Your anchor jammed under rock or cable
- anchor chain tout
- send down the messenger line
- slack anchor chain
- pull tripline/messenger line in opposite direction to where the shank is facing
- Anchor aweigh
The moment the chain starts taking the weight of the anchor, which is raised from the seabed when hauling up the anchor.
- Anchor chain or anchor rode
A line (chain, nylon or steel cable) used to hold a vessel fast to the anchor.
- Anchor watch
Crewmen assigned to keep watch over the ship while at anchor and monitor the position of the ship to detect movement of the anchor, keep an eye on the weather and other yachts anchored in the vicinity.
- Anchor winch or windlass
Substantial mechanical advantage for taking a strain on lines. A few turns of the line are taken on the drum to achieve a purchase, then the winch is turned to bring the line taut. The bitter end of the line can then be secured to a cleat or bollard.
- Bitter end
The very last piece of the anchor line that is available at windlass. Thus, is a ship is riding out a gale in a treacherous stretch of water with no more line left to pay out, the ship and crew are indeed in trouble when at the bitter end.
- Scope The ratio between the length of anchor chain and depth. At least a 8:1 ratio is recommended, so when the anchor is dropped at a depth of 10 metres it is advised to use 80 metres of chain. With a kellet you can reduce the scope without reduction of safety.
- Setting, resetting
- Trip line or tripping line
A light line secured to the tip of the anchor and marked with a float, employed to release the flukes when they are fouled on the bottom.
1) Changing direction of the wind clockwise, opposite of backing wind.
2) To lead a line around a bitt or block, thereby changing its direction for a purchase.
3) To indicate that the relative wind is changing direction toward the stern, as in “Ease the sheets; the wind is starting to veer.”

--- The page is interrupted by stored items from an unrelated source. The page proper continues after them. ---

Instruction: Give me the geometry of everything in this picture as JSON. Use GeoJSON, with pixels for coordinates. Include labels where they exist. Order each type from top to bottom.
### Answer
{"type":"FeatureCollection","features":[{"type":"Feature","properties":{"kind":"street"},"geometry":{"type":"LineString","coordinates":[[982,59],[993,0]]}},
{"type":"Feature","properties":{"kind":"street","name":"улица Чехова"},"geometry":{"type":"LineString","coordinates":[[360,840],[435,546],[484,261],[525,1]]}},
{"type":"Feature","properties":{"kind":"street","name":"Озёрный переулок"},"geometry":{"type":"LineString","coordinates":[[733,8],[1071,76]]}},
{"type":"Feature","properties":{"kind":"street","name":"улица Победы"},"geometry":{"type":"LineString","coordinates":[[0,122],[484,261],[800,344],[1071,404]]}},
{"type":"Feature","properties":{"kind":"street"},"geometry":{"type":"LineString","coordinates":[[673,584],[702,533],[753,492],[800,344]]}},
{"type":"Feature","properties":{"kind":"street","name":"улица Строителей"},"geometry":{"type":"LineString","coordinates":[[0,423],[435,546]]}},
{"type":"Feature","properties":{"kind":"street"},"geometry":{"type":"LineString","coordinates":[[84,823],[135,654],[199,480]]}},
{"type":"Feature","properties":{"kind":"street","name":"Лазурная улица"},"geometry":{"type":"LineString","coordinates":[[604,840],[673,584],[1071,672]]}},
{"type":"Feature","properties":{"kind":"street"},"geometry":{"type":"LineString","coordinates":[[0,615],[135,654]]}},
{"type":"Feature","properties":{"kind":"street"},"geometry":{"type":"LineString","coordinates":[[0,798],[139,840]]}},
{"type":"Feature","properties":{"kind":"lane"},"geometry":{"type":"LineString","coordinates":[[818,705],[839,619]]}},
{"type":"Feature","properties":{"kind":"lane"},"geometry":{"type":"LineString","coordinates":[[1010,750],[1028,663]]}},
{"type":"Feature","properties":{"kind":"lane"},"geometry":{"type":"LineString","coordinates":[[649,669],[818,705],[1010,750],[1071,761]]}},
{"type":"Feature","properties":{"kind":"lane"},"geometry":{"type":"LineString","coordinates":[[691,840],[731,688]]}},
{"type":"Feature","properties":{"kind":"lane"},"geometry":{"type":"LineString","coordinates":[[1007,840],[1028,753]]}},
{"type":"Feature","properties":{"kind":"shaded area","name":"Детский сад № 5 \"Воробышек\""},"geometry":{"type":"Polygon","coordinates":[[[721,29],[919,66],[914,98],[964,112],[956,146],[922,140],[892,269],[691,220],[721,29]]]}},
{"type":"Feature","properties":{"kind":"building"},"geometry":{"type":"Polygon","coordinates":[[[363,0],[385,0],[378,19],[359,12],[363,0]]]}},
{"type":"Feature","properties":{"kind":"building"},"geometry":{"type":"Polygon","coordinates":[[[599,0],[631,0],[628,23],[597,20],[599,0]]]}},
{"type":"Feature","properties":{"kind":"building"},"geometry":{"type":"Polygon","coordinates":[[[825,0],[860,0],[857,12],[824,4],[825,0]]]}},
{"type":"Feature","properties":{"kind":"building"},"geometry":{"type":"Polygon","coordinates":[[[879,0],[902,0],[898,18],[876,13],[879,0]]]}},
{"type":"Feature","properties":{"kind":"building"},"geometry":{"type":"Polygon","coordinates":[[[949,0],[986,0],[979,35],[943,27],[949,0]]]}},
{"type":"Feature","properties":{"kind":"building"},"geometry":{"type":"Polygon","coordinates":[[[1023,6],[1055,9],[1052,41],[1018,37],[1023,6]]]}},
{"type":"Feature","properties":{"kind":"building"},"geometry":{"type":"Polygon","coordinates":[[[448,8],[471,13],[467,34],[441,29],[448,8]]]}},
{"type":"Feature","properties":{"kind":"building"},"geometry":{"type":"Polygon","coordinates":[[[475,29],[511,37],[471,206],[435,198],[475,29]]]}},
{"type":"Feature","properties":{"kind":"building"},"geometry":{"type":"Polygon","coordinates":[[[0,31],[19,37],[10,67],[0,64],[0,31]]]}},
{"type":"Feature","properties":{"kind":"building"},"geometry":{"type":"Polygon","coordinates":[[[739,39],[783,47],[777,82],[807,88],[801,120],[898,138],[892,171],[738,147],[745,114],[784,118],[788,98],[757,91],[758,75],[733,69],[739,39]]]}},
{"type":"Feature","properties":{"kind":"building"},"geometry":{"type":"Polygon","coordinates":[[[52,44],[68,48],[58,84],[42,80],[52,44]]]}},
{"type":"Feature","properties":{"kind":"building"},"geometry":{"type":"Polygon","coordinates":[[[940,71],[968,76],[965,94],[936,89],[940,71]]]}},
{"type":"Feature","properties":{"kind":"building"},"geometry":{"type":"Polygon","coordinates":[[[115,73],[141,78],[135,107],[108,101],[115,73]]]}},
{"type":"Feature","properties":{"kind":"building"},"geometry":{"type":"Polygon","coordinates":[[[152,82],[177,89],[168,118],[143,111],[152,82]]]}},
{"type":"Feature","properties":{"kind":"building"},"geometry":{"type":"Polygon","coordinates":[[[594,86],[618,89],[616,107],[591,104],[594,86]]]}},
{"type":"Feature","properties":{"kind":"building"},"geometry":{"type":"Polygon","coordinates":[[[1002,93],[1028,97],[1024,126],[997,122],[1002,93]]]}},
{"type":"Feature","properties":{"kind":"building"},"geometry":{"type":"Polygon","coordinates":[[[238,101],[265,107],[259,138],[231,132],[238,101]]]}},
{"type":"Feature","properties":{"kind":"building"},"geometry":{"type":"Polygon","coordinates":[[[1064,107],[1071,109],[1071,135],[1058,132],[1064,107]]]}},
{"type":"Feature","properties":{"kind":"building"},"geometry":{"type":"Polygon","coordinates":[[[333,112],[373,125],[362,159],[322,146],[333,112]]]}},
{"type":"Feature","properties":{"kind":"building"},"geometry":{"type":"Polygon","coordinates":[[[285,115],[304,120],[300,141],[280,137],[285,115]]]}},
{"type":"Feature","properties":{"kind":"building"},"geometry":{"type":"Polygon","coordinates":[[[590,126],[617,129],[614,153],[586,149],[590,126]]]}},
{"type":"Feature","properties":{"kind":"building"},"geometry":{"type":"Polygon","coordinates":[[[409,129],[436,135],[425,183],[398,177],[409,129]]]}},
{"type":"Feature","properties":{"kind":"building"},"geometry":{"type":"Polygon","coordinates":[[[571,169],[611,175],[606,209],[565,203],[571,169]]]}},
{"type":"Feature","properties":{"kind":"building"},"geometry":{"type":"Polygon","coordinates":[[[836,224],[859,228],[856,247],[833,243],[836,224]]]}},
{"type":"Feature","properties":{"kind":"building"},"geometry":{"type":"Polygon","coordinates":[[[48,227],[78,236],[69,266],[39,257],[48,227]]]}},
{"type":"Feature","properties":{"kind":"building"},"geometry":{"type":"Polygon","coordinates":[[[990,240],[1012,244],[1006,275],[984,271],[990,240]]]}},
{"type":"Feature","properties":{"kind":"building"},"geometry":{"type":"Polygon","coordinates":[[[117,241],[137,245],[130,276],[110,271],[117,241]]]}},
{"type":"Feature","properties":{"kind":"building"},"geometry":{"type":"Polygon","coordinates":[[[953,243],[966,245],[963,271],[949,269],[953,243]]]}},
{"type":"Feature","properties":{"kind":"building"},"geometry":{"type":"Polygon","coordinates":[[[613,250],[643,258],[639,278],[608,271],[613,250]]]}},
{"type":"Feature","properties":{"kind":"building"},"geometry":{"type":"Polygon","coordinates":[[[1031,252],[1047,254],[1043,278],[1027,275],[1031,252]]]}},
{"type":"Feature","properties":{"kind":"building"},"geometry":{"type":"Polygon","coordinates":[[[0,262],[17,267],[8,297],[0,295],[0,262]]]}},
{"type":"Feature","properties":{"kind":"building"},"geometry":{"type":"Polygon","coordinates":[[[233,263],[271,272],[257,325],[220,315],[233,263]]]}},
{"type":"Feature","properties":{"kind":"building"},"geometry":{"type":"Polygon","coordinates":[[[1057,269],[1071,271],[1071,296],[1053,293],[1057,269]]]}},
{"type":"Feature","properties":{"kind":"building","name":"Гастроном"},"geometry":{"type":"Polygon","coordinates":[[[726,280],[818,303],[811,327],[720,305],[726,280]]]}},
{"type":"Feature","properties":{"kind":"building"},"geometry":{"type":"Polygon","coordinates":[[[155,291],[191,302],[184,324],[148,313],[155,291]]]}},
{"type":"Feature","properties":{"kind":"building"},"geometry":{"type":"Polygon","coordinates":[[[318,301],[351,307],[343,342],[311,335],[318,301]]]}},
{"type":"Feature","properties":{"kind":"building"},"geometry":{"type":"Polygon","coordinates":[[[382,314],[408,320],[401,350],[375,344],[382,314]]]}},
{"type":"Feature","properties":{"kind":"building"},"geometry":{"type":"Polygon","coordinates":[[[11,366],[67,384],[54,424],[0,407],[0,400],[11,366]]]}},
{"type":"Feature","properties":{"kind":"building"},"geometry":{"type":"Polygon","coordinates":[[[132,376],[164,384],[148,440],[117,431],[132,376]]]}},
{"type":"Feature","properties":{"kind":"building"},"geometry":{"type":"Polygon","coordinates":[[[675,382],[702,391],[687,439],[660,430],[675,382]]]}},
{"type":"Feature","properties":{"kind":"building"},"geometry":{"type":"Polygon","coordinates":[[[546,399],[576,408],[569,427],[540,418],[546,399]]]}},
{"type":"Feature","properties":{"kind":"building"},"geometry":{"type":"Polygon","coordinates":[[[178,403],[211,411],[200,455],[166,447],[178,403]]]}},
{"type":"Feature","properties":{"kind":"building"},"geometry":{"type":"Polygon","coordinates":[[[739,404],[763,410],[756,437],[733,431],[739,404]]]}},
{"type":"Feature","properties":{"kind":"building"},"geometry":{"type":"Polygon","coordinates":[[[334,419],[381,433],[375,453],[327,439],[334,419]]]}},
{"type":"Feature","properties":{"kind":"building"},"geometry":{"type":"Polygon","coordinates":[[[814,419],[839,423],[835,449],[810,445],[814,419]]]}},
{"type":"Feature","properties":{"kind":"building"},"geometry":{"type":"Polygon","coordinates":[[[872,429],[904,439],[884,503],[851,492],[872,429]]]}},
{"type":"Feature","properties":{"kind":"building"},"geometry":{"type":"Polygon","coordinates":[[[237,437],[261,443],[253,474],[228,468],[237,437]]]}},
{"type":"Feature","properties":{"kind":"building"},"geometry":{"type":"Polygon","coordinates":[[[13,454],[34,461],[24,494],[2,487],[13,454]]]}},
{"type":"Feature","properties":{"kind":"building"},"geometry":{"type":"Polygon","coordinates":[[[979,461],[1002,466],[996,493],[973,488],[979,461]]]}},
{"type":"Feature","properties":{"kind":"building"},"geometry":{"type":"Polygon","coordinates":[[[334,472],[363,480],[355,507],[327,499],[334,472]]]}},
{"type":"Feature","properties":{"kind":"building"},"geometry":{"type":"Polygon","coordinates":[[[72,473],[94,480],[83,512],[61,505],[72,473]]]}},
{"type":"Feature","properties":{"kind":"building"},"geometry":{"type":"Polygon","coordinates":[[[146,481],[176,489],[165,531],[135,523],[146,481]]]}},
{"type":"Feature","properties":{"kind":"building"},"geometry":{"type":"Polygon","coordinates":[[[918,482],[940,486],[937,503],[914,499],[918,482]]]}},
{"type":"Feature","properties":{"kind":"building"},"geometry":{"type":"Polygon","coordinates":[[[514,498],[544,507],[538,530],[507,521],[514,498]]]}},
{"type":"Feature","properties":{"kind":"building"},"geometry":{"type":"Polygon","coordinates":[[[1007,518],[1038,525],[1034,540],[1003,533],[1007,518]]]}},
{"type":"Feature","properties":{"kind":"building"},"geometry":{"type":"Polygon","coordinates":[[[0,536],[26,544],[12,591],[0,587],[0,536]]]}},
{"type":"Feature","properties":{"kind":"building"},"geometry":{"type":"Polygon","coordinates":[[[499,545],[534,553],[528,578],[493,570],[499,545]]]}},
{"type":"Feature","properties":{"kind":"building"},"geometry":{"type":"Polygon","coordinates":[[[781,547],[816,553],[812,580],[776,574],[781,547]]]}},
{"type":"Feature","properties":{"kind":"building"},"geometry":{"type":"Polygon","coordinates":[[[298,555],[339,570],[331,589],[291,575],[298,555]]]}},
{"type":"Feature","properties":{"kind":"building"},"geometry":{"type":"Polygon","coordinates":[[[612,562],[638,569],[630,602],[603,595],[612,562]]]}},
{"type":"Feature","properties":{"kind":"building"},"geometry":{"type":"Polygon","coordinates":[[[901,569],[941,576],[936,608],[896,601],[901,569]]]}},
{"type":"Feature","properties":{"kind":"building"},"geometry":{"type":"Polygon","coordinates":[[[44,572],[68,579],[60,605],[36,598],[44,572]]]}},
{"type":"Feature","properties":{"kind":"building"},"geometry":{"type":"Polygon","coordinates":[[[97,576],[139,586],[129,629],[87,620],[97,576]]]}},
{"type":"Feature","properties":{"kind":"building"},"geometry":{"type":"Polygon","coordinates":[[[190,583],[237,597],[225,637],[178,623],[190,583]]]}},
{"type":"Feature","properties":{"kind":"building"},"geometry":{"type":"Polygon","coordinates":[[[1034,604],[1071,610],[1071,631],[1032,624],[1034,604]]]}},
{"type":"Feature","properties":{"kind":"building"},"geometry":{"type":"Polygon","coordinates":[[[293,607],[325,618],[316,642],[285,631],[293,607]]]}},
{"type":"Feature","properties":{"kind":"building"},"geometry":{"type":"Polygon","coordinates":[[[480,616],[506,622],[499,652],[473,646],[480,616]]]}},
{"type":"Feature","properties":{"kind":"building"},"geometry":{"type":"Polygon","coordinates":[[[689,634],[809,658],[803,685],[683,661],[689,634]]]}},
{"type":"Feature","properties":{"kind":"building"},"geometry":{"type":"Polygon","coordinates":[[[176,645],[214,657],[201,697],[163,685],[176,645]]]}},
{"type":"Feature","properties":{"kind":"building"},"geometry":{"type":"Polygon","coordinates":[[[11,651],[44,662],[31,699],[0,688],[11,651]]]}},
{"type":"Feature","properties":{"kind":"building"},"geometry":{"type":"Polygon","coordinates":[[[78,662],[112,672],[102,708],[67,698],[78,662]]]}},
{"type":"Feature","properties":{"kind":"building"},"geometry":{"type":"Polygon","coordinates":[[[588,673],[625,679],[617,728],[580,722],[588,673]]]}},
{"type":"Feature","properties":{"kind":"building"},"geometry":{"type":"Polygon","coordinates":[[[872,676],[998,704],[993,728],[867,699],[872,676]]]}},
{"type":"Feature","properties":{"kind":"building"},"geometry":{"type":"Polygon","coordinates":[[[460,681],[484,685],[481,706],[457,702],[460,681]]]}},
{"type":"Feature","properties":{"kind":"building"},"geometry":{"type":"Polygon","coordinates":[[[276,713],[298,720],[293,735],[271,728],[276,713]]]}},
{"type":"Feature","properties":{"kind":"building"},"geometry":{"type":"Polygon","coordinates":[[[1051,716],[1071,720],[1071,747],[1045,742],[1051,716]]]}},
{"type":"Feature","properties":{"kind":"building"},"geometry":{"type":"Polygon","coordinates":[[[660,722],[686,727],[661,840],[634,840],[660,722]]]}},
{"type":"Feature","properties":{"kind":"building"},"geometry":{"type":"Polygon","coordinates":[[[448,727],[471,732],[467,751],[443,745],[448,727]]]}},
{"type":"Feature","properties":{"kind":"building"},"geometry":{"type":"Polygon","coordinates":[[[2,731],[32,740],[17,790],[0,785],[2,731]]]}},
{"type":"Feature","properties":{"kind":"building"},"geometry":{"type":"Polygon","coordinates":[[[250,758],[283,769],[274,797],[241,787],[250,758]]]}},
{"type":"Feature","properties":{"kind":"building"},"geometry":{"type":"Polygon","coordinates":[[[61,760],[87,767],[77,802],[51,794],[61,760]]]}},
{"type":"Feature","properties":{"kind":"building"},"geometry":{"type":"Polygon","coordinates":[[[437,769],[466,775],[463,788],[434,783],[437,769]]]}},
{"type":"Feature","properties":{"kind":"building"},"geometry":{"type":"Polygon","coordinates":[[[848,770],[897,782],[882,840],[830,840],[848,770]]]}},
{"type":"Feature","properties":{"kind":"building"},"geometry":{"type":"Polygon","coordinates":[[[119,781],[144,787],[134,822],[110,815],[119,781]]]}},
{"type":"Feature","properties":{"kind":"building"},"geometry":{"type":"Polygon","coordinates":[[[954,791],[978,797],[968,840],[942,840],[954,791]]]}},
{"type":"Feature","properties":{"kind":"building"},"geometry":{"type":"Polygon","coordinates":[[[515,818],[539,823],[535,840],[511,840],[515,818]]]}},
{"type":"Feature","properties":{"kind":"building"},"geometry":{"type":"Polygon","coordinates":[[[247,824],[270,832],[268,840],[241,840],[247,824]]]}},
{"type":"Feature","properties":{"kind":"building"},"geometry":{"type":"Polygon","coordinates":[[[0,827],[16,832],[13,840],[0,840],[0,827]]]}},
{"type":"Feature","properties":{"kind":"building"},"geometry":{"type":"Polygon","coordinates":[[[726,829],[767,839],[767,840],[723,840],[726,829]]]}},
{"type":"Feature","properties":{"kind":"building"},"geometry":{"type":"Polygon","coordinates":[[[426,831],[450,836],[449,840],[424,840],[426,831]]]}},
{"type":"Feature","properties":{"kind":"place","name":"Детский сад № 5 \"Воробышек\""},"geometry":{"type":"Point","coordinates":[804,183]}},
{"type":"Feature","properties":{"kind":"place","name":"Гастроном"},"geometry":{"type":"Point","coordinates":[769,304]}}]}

4) To let out rope. “You can veer out about 20 feet of the dinghy painter so it will tow better.”
- To haul up short
To take in the anchor chain so that there is a short scope but the anchor remains secure on the bottom in preparation for departure.
Hekanker, ankeren in span, voorkomt ook dat het anker onklaar wordt omdat je niet over je eigen anker kan drijven.
anker ingraven on beach or behind rock.
when moored near ferry quay use second anchor a weight to lower angle of chain, this pulls the yacht away from the quay.
Note that anchor etiquette gives priority to the first boats in the anchorage. If you arrived after another boat, and there's interference between the boats or their anchors, it's incumbent upon you to move or otherwise correct the situation.
Especially with the Mediterranean (Croatia, Turkey and Greece) in mind, all experts agree on the following recommendations:
- The ship should carry at least two different anchors to suit a wider variety of seabeds. No single anchor design is best in all conditions. By far the best combination is a genuine! Danforth with a CQR.
- A Bruce anchor is useless and unacceptable, but can be handy as a third anchor in very calm conditions because it is so easy to set and handy on a rocky seabed.
- For a 45 feet sailing yacht the anchor chain should be 80 metres minimum, for a yacht of 35 feet a minimum of 60 metres is recommended. Most charter yachts in Greece are fitted with shorter chains → find reliable charter agencies.
- The Danforth type anchor:
- should be of a good brand and size (Performance 37, Fortress FX 37), and not the usual cheap and dangerous imitation!
- should at least have a stock of good length, if the stock doesn't protrude well from the flukes (>10 cm at both sides) the anchor is useless and will simply skid along the seabed on its side.
- preferably have an adjustable fluke angle that can be changed from the normal angle of 32 degrees to a soft or muddy seabed angle of 45 degrees (like the Fortress FX).
- There should be no main anchor. The stern anchor plus rode must be as safe and reliable as the bow anchor when used without a second anchor.